◆ **EXERCISE**
The answer should hold exactly the lines of the entries below from the one containing "In addition, we" through the last line, both included.

BEGIN INPUT MATERIAL

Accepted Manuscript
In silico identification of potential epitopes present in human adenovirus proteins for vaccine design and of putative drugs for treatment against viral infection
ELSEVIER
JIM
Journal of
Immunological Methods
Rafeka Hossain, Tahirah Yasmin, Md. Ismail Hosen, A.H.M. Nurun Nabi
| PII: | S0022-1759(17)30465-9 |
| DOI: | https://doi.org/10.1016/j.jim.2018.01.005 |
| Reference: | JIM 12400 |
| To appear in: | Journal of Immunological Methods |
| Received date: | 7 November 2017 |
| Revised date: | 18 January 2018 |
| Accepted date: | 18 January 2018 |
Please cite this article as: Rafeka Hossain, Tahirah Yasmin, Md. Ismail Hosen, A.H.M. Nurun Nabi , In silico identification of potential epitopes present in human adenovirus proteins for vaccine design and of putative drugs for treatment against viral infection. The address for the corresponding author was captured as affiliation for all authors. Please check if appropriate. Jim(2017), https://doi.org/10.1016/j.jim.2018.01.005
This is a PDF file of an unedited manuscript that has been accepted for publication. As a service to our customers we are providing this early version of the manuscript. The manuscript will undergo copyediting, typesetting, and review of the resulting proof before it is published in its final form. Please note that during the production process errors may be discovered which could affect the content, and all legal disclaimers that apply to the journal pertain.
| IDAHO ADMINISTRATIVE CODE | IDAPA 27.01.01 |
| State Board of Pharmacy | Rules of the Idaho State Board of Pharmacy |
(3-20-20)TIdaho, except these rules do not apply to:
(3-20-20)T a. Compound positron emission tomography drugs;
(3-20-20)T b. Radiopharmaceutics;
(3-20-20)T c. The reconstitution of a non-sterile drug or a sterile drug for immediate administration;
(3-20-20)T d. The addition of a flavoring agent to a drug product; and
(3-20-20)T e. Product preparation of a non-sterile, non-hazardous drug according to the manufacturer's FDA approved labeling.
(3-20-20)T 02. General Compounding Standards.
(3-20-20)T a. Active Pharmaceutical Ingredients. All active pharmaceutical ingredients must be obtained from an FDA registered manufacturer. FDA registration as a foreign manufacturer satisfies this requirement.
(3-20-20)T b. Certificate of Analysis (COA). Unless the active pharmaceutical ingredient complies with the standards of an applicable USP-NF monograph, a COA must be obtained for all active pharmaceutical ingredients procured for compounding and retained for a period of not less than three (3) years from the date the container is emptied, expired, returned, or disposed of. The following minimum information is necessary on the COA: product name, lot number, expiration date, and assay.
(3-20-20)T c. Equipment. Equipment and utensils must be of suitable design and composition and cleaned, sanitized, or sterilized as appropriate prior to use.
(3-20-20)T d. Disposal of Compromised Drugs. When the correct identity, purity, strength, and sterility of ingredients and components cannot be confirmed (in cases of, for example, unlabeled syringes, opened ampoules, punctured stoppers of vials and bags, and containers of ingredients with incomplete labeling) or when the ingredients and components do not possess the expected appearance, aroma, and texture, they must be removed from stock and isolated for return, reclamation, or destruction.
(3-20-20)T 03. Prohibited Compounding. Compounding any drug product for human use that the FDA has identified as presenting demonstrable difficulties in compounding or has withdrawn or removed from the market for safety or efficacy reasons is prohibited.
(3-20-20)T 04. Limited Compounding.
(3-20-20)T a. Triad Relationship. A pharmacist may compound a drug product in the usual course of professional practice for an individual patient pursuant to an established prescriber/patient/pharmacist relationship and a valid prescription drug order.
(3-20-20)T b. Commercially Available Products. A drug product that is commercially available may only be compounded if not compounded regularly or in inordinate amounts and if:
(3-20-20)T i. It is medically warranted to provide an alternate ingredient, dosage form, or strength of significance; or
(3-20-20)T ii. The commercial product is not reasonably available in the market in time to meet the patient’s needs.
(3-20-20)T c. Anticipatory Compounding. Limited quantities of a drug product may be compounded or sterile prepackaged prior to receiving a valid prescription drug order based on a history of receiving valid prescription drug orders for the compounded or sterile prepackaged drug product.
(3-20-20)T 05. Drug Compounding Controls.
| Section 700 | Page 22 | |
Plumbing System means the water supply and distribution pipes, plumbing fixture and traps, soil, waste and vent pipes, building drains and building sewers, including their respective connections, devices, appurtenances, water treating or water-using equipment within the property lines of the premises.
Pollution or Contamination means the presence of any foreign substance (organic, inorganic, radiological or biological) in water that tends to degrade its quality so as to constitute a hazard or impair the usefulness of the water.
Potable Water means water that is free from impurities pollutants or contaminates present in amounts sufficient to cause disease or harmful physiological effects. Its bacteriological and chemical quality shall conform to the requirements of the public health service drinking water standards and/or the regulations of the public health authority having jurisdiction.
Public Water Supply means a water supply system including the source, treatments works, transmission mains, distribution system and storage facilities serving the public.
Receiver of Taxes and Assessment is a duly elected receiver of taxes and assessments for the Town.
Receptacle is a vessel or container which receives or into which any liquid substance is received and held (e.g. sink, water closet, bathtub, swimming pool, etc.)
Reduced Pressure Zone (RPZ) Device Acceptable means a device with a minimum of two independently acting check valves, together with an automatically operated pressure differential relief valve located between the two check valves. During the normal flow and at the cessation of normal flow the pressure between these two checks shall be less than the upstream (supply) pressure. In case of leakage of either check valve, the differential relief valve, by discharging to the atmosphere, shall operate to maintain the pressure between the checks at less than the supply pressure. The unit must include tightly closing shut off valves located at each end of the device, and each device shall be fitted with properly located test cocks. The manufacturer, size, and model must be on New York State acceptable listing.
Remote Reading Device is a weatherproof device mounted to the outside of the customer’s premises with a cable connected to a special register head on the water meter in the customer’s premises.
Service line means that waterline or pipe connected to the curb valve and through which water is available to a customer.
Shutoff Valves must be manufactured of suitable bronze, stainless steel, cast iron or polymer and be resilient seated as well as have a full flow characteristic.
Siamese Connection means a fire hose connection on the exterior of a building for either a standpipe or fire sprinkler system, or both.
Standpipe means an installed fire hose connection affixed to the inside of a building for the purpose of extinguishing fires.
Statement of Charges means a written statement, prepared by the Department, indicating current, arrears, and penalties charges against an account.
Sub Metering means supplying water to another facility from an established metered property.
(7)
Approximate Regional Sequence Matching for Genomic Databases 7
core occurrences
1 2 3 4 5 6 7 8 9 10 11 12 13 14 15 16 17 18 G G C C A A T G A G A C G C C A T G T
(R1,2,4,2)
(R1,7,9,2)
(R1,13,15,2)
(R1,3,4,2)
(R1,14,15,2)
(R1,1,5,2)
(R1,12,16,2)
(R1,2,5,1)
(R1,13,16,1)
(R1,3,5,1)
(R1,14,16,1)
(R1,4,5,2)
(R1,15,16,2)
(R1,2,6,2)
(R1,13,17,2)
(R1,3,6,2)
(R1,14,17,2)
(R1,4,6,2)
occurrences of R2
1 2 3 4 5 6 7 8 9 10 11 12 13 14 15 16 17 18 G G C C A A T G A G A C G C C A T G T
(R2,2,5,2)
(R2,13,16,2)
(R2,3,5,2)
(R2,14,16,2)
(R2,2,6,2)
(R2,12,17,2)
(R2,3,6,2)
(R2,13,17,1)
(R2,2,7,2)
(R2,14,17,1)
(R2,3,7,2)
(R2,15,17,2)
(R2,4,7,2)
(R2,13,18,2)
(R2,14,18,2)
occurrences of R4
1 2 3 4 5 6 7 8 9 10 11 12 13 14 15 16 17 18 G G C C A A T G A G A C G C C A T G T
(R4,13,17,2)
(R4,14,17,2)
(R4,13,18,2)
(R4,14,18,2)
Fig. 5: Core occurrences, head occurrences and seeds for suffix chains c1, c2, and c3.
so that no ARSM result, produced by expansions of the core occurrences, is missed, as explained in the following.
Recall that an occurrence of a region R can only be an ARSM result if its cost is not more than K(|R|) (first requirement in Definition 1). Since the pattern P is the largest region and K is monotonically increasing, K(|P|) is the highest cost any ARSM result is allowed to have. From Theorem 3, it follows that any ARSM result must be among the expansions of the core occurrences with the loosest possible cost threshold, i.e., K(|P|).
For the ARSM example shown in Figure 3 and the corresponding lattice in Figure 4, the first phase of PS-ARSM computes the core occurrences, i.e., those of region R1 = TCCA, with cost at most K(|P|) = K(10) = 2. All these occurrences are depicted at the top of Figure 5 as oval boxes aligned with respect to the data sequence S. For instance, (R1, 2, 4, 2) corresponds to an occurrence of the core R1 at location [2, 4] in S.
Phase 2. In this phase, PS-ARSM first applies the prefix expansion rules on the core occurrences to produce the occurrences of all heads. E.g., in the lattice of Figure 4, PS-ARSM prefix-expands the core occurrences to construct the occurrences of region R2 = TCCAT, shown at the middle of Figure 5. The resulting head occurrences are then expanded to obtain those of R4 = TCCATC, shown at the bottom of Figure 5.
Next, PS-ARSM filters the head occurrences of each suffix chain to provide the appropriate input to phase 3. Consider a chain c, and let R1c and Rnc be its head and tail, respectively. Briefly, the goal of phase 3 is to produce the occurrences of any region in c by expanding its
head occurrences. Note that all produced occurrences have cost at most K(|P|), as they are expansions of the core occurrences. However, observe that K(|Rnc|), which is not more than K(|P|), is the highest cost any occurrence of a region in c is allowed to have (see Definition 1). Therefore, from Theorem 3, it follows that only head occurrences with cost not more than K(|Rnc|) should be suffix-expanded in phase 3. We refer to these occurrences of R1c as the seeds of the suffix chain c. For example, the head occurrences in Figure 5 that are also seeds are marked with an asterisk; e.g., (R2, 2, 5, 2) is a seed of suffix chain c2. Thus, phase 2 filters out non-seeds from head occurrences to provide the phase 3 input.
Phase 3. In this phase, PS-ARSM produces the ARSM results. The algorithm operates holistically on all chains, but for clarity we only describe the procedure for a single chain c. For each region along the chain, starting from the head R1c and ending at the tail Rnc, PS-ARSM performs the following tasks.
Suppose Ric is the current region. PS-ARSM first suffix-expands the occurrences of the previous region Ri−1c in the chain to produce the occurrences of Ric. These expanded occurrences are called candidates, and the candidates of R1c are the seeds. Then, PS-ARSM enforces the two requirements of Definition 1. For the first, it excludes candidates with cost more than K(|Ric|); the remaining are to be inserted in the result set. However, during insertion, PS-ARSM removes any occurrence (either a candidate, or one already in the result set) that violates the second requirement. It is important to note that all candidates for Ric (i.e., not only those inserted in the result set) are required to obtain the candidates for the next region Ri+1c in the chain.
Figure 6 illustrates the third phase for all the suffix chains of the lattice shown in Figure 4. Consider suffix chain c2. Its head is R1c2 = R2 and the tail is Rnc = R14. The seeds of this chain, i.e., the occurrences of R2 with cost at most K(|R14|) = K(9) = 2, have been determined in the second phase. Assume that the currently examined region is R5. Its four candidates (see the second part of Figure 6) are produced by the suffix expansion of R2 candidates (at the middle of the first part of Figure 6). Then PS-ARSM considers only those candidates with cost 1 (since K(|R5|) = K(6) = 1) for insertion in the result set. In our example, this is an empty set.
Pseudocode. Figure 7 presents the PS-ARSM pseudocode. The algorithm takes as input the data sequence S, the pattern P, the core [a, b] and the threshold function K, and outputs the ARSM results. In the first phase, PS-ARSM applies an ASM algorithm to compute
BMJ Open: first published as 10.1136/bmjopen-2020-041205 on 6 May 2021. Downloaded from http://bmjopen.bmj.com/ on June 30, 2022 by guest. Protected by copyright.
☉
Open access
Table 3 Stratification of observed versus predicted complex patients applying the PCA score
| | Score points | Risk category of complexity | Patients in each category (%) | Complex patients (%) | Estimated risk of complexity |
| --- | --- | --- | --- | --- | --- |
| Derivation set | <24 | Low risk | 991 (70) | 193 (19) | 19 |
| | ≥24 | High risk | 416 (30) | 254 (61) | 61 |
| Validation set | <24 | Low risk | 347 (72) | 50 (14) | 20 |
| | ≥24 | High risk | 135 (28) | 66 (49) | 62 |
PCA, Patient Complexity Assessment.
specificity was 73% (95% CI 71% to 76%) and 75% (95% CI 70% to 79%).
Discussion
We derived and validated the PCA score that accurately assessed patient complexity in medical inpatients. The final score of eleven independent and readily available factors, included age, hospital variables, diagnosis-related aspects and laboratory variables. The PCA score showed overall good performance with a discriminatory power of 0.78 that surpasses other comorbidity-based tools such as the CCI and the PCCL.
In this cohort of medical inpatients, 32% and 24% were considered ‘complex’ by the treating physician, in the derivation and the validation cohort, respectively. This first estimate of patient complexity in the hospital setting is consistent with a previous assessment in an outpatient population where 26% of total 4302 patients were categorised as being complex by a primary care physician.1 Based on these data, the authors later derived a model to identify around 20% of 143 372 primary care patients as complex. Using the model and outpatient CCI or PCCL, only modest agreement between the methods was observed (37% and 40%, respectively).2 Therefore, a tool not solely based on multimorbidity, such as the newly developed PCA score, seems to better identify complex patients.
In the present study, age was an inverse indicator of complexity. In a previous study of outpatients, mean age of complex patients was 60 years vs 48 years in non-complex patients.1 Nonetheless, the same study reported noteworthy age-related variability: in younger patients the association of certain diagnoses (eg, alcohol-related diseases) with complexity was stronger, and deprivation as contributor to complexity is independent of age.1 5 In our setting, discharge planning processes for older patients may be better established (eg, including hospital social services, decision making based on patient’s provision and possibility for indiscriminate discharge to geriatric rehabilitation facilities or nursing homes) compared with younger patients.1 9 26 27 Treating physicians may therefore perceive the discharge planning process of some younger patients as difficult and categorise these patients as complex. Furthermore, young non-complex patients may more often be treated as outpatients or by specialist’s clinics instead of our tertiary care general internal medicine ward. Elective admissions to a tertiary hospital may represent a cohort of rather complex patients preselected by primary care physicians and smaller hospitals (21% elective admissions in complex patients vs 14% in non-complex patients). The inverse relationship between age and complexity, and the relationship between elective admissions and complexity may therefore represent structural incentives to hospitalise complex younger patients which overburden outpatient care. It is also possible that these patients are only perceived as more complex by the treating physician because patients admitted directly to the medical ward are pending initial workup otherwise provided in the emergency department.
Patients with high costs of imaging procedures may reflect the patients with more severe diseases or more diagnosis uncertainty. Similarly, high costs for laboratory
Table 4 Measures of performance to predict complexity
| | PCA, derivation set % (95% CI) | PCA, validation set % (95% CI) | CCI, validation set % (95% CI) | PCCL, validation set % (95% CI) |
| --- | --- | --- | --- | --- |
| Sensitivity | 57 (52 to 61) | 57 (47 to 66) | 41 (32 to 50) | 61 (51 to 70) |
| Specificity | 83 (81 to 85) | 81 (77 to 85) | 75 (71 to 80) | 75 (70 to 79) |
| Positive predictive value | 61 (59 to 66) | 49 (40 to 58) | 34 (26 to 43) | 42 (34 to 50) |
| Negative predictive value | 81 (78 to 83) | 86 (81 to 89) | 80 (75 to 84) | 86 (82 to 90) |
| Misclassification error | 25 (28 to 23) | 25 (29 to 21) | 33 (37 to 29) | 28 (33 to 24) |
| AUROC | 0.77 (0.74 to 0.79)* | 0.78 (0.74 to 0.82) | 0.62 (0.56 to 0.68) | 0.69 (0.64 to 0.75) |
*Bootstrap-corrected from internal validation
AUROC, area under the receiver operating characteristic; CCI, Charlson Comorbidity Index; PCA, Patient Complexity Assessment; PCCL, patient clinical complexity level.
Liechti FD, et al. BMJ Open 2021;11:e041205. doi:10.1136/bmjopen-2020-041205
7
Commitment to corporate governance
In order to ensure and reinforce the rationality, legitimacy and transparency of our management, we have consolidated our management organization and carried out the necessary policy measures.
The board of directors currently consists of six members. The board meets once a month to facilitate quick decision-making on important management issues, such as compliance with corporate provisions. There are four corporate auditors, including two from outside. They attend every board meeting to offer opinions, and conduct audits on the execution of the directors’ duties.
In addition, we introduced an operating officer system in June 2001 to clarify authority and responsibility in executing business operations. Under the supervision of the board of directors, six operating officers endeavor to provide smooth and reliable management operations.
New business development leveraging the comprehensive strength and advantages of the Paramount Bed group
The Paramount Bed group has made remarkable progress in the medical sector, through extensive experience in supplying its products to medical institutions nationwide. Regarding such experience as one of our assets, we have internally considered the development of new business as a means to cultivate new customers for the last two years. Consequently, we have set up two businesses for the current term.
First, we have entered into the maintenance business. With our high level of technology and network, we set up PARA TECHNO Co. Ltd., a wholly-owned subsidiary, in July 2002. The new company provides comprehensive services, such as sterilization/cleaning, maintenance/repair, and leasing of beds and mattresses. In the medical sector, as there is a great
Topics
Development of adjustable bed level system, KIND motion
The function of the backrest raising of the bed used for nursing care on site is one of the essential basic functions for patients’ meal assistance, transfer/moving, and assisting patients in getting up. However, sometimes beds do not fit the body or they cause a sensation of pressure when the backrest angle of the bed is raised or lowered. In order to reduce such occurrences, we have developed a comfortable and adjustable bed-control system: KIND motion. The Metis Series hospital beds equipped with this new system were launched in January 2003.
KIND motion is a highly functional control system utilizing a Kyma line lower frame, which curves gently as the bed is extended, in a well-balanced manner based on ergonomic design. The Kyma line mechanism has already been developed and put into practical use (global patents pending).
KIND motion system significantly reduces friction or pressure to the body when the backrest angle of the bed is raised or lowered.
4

END INPUT MATERIAL

◆ **RESPONSE AREA**
In addition, we introduced an operating officer system in June 2001 to clarify authority and responsibility in executing business operations. Under the supervision of the board of directors, six operating officers endeavor to provide smooth and reliable management operations.
New business development leveraging the comprehensive strength and advantages of the Paramount Bed group
The Paramount Bed group has made remarkable progress in the medical sector, through extensive experience in supplying its products to medical institutions nationwide. Regarding such experience as one of our assets, we have internally considered the development of new business as a means to cultivate new customers for the last two years. Consequently, we have set up two businesses for the current term.
First, we have entered into the maintenance business. With our high level of technology and network, we set up PARA TECHNO Co. Ltd., a wholly-owned subsidiary, in July 2002. The new company provides comprehensive services, such as sterilization/cleaning, maintenance/repair, and leasing of beds and mattresses. In the medical sector, as there is a great
Topics
Development of adjustable bed level system, KIND motion
The function of the backrest raising of the bed used for nursing care on site is one of the essential basic functions for patients’ meal assistance, transfer/moving, and assisting patients in getting up. However, sometimes beds do not fit the body or they cause a sensation of pressure when the backrest angle of the bed is raised or lowered. In order to reduce such occurrences, we have developed a comfortable and adjustable bed-control system: KIND motion. The Metis Series hospital beds equipped with this new system were launched in January 2003.
KIND motion is a highly functional control system utilizing a Kyma line lower frame, which curves gently as the bed is extended, in a well-balanced manner based on ergonomic design. The Kyma line mechanism has already been developed and put into practical use (global patents pending).
KIND motion system significantly reduces friction or pressure to the body when the backrest angle of the bed is raised or lowered.
4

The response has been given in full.